You may need to create aliases in your interplay configuration if your code requires them.

The CLI uses node module resolution to find its way around your repo, starting with your component index file for each of the packages you are imported. Sometimes the CLI can't resolve a file. This is usually due to one of the following reasons:

1. Missing npm package

The CLI follows standard node resolution to resolve imports, 'finding up' through node_modules folders from the file where the import is declared.

  • Check that any required npm dependencies have been installed
  • Check that npm modules installation paths are what you expect. Sometimes we find that an index file has been created at a level above where the installed node_modules exists.

2. Missing alias

The CLI automatically generates aliases based on the package.json files found in your repo, but if you are using other custom aliases you'll need to tell Interplay about them.
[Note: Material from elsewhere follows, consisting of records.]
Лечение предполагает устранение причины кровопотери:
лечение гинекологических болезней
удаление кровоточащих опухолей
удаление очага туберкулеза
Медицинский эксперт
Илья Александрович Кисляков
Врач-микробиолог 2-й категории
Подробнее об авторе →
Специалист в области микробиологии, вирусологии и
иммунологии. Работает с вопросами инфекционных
You can also override the CLI's default package aliases by defining them yourself.

To do this, add a top level node called 'alias' in the CLI's interplay.json configuration file and map the local path for each alias your code requires. This path should be relative to the working directory where you are running the CLI (usually the base folder of the repo).

//interplay.config.js
"alias": {
    "@Components": "./relative/path1/here/",  //start with ./
    "@Alias2": "./relative/path2/here/",
    "package-name-here": "./relative/path3/here/"
},

Note that the mapped paths should begin "./" for relative paths.

These aliases will be used by the CLI when resolving code imports, and passed to webpack for use in bundling your code.

Please refer to the import settings documentation for more details.

3. package.json fields not set

When a code import resolves to a package name, the package.json is inspected for a main field.

  • Ensure that that a main field exists as expected in the package.json and it points to the path you expect
  • Sometimes the file specified in the main field does not yet exist locally. Ensure that any required build process for the package has been run first to generate expected local files before running the Interplay CLI.

Preset Parsing

Presets not imported

If you create preset files using the recommended format, the CLI parsing should find the instances of your components and generate preset configuration for them.

When parsing existing repo files that contain instances of your components, some instances may not be discovered or may not be converted to presets.

You can find two log files output by the CLI for further information:

.interplay/logs/summary.txt

This file contains a table for all the exports found in your component index, showing how was resolved to its source file, and any component properties that were found when parsing this source file.

.interplay/logs/presetSummary.json

This file contains an entry for each preset file parsed. If your file does not show up here then the CLI did not find your preset file - please check your presetPaths setting in interplay.config.js

For each file, counters are added for the number of instances of all the recognised components found in the preset file, which ones matched your presetRules.

For the instances that matched your preset rules, a further validation status is shown:

Imported - instance was imported as a preset.

UnknownComponent - instance was rejected because it contains a component that is not in recognised as being in component index - usually either a local formatting component (i.e. not exported from your index) or one that has been imported from a different location from where your component index resolved.